Configuring the server root CA certificate secret

You create this secret if your Apache Kafka brokers use TLS encryption with certificates signed by a private CA. You can use TLS encryption for VPC, SASL/SCRAM, SASL/PLAIN, or mTLS authentication.

The server root CA certificate secret requires a field that contains the Apache Kafka broker's root CA certificate in PEM format. The following example shows the structure of the secret.

{ "certificate": "-----BEGIN CERTIFICATE----- MIID7zCCAtegAwIBAgIBADANBgkqhkiG9w0BAQsFADCBmDELMAkGA1UEBhMCVVMx EDAOBgNVBAgTB0FyaXpvbmExEzARBgNVBAcTClNjb3R0c2RhbGUxJTAjBgNVBAoT HFN0YXJmaWVsZCBUZWNobm9sb2dpZXMsIEluYy4xOzA5BgNVBAMTMlN0YXJmaWVs ZCBTZXJ2aWNlcyBSb290IENlcnRpZmljYXRlIEF1dG... -----END CERTIFICATE-----"

Network configuration

If you are using a self managed Apache Kafka environment that uses private VPC connectivity, EventBridge must have access to the Amazon Virtual Private Cloud (Amazon VPC) resources associated with your Apache Kafka brokers. To access the VPC of your Apache Kafka cluster, EventBridge requires outbound internet access for the subnets of your source. For public subnets this must be a managed NAT gateway.
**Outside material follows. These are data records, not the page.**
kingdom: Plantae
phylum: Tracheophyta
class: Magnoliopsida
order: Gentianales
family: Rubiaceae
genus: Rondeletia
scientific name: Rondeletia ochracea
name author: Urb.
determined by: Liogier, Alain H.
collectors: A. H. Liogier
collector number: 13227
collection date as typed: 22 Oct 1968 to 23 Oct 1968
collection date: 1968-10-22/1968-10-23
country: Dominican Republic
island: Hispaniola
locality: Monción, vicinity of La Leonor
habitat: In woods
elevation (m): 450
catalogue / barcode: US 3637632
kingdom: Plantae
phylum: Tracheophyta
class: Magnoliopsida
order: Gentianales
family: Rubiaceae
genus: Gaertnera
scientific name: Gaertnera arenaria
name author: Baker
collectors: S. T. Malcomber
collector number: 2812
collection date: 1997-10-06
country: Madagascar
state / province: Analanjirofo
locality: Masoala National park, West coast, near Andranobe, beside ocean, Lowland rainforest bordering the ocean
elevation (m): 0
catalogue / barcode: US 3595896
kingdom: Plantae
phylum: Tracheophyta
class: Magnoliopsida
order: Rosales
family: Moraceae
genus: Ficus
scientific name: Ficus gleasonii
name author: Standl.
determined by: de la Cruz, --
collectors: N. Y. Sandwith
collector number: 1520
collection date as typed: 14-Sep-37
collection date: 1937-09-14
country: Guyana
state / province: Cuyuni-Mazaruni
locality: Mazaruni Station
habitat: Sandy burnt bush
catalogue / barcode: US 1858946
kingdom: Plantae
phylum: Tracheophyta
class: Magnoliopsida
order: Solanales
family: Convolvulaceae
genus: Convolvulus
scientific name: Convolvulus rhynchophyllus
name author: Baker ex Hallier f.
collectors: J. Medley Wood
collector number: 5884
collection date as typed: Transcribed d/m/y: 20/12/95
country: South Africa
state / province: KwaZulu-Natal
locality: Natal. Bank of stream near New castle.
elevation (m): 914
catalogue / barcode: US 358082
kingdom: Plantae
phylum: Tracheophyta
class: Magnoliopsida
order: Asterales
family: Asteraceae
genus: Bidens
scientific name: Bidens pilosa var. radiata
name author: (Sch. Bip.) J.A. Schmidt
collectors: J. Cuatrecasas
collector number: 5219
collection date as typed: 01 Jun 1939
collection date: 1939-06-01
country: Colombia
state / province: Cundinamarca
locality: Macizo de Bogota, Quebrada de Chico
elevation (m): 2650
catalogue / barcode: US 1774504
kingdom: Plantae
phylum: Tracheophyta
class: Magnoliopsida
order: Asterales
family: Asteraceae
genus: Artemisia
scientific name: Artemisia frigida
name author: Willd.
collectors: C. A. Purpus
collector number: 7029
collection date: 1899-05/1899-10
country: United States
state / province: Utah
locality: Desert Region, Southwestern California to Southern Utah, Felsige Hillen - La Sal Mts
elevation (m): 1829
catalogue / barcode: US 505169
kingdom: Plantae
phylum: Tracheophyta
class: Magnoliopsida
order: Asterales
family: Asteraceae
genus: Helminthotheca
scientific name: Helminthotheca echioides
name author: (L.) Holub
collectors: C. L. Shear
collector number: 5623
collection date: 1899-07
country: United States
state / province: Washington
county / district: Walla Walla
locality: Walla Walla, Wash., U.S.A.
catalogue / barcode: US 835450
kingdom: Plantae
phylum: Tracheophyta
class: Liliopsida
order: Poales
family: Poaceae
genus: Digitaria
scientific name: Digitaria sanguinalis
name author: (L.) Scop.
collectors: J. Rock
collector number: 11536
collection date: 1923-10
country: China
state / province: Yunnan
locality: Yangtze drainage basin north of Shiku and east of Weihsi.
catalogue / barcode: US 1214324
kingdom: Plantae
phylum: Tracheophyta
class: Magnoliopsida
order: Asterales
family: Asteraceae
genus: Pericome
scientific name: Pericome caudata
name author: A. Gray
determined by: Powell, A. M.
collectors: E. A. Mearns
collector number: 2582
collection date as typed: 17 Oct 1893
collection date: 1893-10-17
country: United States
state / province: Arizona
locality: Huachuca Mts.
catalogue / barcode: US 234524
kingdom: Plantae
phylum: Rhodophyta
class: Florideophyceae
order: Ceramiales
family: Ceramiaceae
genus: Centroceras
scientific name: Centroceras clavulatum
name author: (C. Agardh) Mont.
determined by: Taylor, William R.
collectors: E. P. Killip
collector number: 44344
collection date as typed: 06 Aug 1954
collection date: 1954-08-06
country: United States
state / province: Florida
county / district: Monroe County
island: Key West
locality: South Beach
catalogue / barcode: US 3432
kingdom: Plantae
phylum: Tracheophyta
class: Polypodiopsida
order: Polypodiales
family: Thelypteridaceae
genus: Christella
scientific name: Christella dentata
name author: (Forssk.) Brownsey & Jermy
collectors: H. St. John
For private subnets it can be a NAT gateway, or your own NAT. Ensure that the NAT has a public IP address and can connect to the internet.

Configure your Amazon VPC security groups with the following rules (at minimum):

  • Inbound rules – Allow all traffic on the Apache Kafka broker port (9092 for plaintext, 9094 for TLS, 9096 for SASL, 9098 for IAM) for the security groups specified for your source.

  • Outbound rules – Allow all traffic on port 443 for all destinations. Allow all traffic on the Apache Kafka broker port (9092 for plaintext, 9094 for TLS, 9096 for SASL, 9098 for IAM) for the security groups specified for your source.

Consumer auto scaling with Apache Kafka sources

When you initially create an Apache Kafka source, EventBridge allocates one consumer to process all partitions in the Kafka topic. Each consumer has multiple processors running in parallel to handle increased workloads. Additionally, EventBridge automatically scales up or down the number of consumers, based on workload. To preserve message ordering in each partition, the maximum number of consumers is one consumer per partition in the topic.

In one-minute intervals, EventBridge evaluates the consumer offset lag of all the partitions in the topic. If the lag is too high, the partition is receiving messages faster than EventBridge can process them. If necessary, EventBridge adds or removes consumers from the topic. The scaling process of adding or removing consumers occurs within three minutes of evaluation.

If your target is overloaded, EventBridge reduces the number of consumers. This action reduces the workload on the function by reducing the number of messages that consumers can retrieve and send to the function.